The effect of direct current, of controlled direction and density, across the protoplasm of impaled cells of Halicystis, is described. Inward currents slightly increase the already positive P.D. (70 to 80 mv.) in a regular polarization curve, which depolarizes equally smoothly when the current is stopped. Outward currents of low density produce similar curves in the opposite direction, decreasing the positive P.D. by some 10 or 20 mv. with recovery on cessation of flow. Above a critical density of outward current, however, a new effect becomes superimposed; an abrupt reversal of the P.D. which now becomes 30 to 60 mv. negative.
The reversal curve has a characteristic shape: the original polarization passes into a sigmoid reversal curve, with an abrupt cusp usually following reversal, and an irregular negative value remaining as long as the current flows. Further increases of outward current each produce a small initial cusp, but do not greatly increase the negative P.D. If the current is decreased, there occurs a threshold current density at which the positive P.D. is again recovered, although the outward current continues to flow. This current density (giving positivity) is characteristically less than that required to produce reversal originally, giving the process a hysteretic character.
The recovery is more rapid the smaller the current, and takes only a few seconds in the absence of current flow, its course being in a smooth curve, usually without an inflection, thus differing from the S-shaped reversal curve.
The reversal produced by outward current flow is compared with that produced by treatment with ammonia. Many formal resemblances suggest that the same mechanism may be involved. Current flow was therefore studied in conjunction with ammonia treatment. Ammonia concentrations below the threshold for reversal were found to lower the threshold for outward currents. Subthreshold ammonia concentrations, just too low to produce reversal alone, produced permanent reversal when assisted by a short flow of very small outward currents, the P.D. remaining reversed when the current was stopped.

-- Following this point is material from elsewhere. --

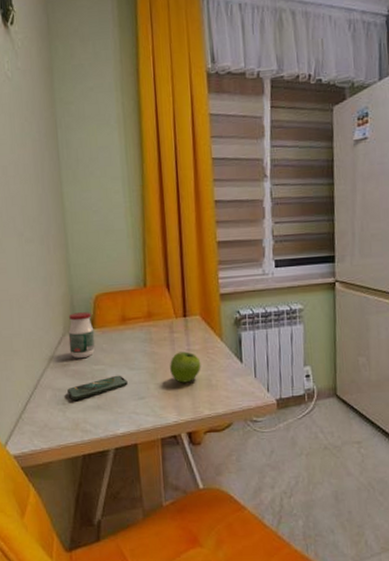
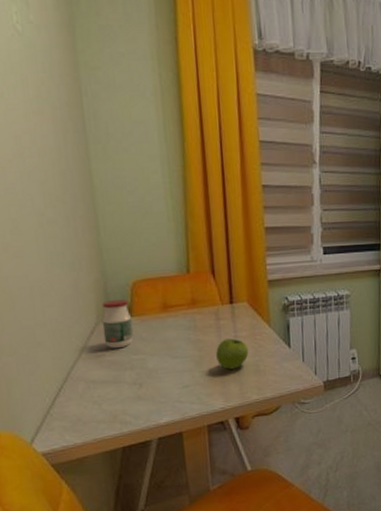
smartphone: present [67,375,128,401] -> none [103,364,171,392]

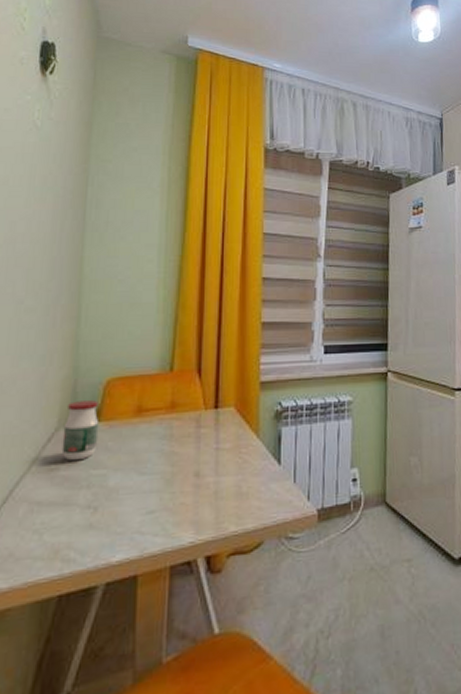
fruit: present [216,338,249,370] -> none [192,451,231,491]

Further increases of outward current, when the P.D. had been already reversed by ammonia, produced only small further increases of negativity. This shows that the two treatments are of equivalent effect, and mutually assist in producing a given effect, but are not additive in the sense of being superimposable to produce a greater effect than either could produce by itself.
Since ammonia increases the alkalinity of the sap, and presumably of the protoplasm, when it penetrates, it is possible that the reversal of P.D. by current flow is also due to change of pH. The evidence for increased alkalinity or acidity due to current flow across phase boundaries or membranes is discussed. While an attractive hypothesis, it meets difficulties in H. ovalis where such pH changes are both theoretically questionable and practically ineffective in reversing the P.D.
It seems best at the present time to assign the reversal of P.D. to the alteration or destruction of one surface layer of the protoplasm, with reduction or loss of its potential, leaving that at the other surface still intact and manifesting its oppositely directed potential more or less completely. The location of these surfaces is only conjectural, but some evidence indicates that it is the outer surface which is so altered, and reconstructed on recovery of positive P.D. This agrees with the essentially all-or-none character of the reversal. The various treatments which cause reversal may act in quite different ways upon the surface.